Il faut aussi établir des principes communs dans la Loi sur la protection des renseignements personnels (LPRP), applicable au secteur public, et la Loi sur la protection des renseignements personnels et les documents électroniques (LPRPDE), applicable au secteur privé. Par exemple, la nécessité et la proportionnalité doivent être prises en considération avant de recueillir, d’utiliser et de conserver l’information.

Cela est d’autant plus important puisque le gouvernement dépend de plus en plus de technologies mises au point par le secteur privé. Un bon exemple est notre enquête sur Clearview AI. Cette entreprise proposait un outil de reconnaissance faciale permettant aux organismes d’application de la loi de mettre en correspondance les photographies d’individus avec une base de données où étaient stockées 3 milliards d’images prélevées dans Internet. Au final, nous avons conclu que l’entreprise avait contrevenu à la loi du secteur privé (la LPRPDE). Ensuite, au terme d’une autre enquête, nous avons conclu que la GRC, qui avait utilisé cette technologie, avait contrevenu à la loi du secteur public (la LPRP).

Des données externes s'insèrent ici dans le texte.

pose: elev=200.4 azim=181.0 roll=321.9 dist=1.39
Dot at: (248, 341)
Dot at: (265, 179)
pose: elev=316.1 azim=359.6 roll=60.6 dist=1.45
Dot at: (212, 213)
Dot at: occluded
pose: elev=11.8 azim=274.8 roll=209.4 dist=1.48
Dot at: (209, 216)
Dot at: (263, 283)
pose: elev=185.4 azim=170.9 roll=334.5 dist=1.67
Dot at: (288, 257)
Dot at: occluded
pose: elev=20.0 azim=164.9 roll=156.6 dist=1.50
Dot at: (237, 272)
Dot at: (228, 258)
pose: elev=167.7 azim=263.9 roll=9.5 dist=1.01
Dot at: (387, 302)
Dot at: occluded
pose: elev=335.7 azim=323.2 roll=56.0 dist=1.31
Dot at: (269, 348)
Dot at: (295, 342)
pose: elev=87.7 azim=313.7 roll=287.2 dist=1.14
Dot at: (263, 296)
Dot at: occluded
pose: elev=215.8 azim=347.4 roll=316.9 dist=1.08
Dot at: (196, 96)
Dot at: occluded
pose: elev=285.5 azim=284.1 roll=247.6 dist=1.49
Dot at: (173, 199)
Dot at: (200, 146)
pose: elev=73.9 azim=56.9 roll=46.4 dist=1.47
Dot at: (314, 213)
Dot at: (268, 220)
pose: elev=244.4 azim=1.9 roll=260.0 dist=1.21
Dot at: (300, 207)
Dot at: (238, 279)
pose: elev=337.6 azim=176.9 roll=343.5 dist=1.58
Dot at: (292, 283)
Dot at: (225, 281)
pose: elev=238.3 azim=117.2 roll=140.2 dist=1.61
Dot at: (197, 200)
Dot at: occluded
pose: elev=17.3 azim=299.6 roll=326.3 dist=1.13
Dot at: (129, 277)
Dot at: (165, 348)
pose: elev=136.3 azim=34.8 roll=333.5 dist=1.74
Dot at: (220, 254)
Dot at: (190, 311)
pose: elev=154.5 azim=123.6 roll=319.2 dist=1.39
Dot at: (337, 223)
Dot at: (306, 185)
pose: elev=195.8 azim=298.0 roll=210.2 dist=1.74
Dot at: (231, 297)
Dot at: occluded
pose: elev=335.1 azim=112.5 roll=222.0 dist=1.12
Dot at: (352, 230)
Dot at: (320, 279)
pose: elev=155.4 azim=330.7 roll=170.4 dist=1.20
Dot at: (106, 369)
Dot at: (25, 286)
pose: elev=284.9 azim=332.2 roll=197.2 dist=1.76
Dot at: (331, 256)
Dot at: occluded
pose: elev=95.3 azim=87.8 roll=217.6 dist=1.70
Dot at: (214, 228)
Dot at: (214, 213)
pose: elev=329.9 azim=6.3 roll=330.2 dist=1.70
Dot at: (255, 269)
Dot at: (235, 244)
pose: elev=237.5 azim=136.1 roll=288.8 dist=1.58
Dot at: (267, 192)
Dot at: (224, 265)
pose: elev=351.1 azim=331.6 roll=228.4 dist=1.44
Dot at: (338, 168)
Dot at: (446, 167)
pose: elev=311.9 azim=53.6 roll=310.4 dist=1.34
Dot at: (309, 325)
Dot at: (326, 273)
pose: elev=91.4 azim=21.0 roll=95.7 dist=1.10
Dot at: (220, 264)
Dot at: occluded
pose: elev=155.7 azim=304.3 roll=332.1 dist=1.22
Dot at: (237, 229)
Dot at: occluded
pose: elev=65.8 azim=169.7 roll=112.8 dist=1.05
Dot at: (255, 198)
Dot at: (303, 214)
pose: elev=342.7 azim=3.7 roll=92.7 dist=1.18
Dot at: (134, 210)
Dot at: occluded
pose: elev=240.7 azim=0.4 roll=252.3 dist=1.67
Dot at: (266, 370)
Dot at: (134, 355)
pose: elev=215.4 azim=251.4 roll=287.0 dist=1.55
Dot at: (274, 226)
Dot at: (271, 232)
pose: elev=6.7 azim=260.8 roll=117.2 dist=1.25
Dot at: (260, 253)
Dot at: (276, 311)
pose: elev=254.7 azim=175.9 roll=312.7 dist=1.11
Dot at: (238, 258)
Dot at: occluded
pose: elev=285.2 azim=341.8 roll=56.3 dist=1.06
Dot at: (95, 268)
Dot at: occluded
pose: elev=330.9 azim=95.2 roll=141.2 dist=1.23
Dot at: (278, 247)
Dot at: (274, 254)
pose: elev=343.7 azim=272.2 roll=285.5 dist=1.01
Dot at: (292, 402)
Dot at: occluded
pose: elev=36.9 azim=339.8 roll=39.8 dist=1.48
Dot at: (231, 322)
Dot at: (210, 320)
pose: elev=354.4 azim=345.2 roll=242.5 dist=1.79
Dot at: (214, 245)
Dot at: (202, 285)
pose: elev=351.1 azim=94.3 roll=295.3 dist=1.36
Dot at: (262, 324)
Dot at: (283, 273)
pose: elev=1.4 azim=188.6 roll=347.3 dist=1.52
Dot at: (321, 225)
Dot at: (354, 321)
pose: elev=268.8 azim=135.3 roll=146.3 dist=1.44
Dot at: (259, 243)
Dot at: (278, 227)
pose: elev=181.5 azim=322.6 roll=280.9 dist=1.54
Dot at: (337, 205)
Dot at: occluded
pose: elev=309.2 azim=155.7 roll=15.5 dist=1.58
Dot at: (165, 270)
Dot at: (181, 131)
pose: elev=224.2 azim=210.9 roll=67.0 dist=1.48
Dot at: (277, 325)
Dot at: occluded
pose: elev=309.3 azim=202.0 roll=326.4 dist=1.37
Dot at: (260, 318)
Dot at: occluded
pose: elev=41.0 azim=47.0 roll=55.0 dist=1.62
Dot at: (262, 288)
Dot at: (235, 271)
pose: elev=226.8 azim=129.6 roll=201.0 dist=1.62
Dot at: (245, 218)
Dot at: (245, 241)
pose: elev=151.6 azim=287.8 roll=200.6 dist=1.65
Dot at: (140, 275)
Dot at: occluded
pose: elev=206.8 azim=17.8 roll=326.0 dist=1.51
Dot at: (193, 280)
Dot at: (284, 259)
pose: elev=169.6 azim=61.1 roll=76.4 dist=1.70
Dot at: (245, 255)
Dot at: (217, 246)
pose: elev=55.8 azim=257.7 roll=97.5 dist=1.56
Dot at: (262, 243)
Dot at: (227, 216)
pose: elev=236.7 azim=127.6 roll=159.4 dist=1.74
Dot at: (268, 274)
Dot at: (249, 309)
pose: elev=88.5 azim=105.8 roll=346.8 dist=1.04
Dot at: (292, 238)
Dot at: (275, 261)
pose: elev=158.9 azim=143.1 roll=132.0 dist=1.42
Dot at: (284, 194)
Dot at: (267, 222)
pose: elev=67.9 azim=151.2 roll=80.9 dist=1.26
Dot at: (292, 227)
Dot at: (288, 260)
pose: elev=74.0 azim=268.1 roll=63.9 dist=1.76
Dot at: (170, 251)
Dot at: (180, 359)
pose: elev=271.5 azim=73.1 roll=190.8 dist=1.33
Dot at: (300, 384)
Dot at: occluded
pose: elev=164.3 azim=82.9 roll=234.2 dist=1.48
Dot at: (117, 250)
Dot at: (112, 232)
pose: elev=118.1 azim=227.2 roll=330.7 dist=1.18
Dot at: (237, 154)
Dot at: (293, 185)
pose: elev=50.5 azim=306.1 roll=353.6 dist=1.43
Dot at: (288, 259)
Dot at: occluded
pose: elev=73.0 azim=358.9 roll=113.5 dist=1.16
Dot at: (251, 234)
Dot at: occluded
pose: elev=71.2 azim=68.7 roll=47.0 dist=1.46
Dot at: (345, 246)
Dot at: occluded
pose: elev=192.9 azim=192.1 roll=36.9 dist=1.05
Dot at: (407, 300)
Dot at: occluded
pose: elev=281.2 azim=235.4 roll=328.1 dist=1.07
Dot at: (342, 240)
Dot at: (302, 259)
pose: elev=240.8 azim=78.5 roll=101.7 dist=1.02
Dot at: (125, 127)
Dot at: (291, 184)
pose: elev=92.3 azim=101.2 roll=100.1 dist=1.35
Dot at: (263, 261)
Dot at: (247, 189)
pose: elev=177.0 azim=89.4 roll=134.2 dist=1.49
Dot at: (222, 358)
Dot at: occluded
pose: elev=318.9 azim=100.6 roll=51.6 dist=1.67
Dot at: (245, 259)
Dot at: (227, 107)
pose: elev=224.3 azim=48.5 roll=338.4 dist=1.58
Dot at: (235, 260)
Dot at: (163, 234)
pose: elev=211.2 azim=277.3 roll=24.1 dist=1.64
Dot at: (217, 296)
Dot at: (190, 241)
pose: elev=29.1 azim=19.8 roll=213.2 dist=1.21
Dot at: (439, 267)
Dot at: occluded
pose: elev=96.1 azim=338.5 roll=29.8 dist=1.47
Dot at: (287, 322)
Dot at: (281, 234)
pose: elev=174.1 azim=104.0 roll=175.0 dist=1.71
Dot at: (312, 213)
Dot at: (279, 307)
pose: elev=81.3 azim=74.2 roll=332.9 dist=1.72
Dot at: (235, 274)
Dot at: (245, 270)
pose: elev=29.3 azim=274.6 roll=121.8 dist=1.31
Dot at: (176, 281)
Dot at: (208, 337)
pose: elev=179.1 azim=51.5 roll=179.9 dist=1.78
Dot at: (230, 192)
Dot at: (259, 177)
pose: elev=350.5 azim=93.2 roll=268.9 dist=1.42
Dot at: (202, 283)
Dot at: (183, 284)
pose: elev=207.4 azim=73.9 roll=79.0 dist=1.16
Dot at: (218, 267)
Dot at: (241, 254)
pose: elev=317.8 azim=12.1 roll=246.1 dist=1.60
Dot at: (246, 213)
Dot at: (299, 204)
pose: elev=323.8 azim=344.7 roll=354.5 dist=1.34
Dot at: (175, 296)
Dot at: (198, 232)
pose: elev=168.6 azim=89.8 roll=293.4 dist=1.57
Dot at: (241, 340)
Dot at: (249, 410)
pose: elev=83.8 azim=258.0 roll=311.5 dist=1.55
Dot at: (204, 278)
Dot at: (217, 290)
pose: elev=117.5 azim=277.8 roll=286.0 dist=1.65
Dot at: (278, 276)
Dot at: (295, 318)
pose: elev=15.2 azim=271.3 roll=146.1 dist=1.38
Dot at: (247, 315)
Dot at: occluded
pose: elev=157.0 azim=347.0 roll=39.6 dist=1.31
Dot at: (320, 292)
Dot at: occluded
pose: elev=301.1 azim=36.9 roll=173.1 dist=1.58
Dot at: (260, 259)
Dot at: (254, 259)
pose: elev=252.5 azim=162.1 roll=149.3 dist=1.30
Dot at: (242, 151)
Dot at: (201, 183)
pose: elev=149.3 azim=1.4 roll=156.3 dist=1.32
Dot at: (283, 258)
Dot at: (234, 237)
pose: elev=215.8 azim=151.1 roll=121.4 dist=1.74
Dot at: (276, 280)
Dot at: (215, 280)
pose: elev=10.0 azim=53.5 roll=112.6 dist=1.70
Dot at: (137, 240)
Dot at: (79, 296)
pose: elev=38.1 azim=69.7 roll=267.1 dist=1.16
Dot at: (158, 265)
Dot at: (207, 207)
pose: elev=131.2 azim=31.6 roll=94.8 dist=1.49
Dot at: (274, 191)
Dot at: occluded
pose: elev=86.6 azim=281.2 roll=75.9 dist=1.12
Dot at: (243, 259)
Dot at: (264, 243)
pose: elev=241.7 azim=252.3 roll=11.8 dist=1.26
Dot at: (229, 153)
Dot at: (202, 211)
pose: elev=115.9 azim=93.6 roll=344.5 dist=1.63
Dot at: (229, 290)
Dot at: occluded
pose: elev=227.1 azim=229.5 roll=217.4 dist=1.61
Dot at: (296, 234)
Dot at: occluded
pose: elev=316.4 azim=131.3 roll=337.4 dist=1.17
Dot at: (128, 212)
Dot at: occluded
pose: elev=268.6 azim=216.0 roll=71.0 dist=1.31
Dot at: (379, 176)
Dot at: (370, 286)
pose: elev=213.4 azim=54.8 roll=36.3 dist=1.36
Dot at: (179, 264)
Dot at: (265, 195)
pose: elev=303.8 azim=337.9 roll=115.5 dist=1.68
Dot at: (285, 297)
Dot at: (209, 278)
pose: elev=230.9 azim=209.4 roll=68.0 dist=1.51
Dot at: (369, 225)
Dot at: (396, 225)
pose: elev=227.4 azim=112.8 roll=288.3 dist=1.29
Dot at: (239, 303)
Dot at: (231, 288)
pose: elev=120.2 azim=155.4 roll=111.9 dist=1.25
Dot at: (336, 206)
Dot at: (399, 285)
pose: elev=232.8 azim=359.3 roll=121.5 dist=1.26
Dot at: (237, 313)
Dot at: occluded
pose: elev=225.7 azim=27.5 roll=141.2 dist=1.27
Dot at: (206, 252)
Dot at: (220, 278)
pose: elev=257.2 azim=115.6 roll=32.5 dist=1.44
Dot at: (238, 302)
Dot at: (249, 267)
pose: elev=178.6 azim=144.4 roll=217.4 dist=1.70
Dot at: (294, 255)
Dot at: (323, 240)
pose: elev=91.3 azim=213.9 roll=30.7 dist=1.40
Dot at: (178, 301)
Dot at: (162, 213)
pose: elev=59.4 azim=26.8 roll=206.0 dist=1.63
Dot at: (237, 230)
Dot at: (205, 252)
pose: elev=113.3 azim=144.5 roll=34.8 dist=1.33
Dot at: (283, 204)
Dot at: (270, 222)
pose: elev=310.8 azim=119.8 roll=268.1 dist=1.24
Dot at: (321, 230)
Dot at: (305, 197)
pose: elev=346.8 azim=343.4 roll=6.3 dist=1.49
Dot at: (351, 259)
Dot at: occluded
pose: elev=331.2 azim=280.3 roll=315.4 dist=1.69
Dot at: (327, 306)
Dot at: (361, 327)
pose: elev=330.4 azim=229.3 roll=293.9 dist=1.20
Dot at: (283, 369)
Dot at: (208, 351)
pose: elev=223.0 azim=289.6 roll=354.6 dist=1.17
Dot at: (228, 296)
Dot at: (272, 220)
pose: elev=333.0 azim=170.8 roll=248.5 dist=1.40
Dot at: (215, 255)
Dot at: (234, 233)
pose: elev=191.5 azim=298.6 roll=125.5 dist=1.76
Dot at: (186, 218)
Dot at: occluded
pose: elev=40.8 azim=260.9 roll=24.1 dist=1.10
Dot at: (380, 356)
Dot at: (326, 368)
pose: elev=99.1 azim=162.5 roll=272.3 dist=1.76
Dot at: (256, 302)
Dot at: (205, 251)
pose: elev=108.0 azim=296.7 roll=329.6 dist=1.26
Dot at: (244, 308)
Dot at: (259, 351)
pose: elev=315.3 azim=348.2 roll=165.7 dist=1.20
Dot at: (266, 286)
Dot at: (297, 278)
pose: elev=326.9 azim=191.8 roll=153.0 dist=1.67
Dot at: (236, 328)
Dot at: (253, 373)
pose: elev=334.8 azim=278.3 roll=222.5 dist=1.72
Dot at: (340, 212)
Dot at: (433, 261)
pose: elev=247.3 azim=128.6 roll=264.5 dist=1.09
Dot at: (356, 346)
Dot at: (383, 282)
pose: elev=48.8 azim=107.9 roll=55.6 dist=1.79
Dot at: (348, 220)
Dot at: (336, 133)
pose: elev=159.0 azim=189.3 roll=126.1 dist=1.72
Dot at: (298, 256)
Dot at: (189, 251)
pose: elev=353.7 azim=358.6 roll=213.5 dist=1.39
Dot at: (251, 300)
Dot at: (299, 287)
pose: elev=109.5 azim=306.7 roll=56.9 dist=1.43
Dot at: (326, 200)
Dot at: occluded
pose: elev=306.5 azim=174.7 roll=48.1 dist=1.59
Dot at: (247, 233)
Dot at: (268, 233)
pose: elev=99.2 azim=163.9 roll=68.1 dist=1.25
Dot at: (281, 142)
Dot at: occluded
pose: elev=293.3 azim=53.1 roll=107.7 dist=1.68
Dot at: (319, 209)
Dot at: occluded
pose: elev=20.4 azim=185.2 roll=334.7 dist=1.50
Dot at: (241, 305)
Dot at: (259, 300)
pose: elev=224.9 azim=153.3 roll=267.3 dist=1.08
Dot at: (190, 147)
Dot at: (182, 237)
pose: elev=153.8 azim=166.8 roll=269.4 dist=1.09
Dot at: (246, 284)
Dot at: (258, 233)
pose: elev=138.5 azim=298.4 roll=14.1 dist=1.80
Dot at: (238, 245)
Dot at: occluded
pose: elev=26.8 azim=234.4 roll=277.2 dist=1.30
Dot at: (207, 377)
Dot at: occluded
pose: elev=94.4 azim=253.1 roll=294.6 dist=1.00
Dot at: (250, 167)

Cela dit, la technologie et les données peuvent servir l’intérêt public, et elles le font souvent. En font foi plusieurs exemples depuis le début de la pandémie, comme l’utilisation de données pour soutenir la santé publique ou les plateformes que nous utilisons tous pour rester connectés.

Or, l’utilisation croissante des données s’accompagne aussi de nouveaux risques. Il est urgent de définir comment profiter des données tout en respectant les valeurs démocratiques et les droits fondamentaux.

Une façon de se protéger contre ces risques est de rappeler aux organisations qui cherchent à recourir à de nouvelles technologies de tenir compte de la vie privée dès la conception.

Également, la plus grande souplesse dans l’utilisation des données doit être accompagnée par une plus grande responsabilité, démontrable aux organismes de réglementation qui peuvent protéger les citoyens.

De même, l’adoption d’une loi fondée sur les droits permettrait de favoriser une innovation responsable et de susciter la confiance envers le gouvernement.

Alors que mon mandat tire à sa fin, je souhaite vivement que le gouvernement adopte sans tarder les lois dont nous avons tant besoin pour protéger efficacement le droit à la vie privée des Canadiens.

Comme société, nous devons projeter nos valeurs dans nos lois sur le numérique. Nos citoyens ne s’attendent à rien de moins de leurs institutions publiques.

Ce n’est que par le respect de nos droits et des valeurs qui nous sont chères que nous serons en mesure de profiter en toute confiance des avantages que recèlent les nouvelles technologies.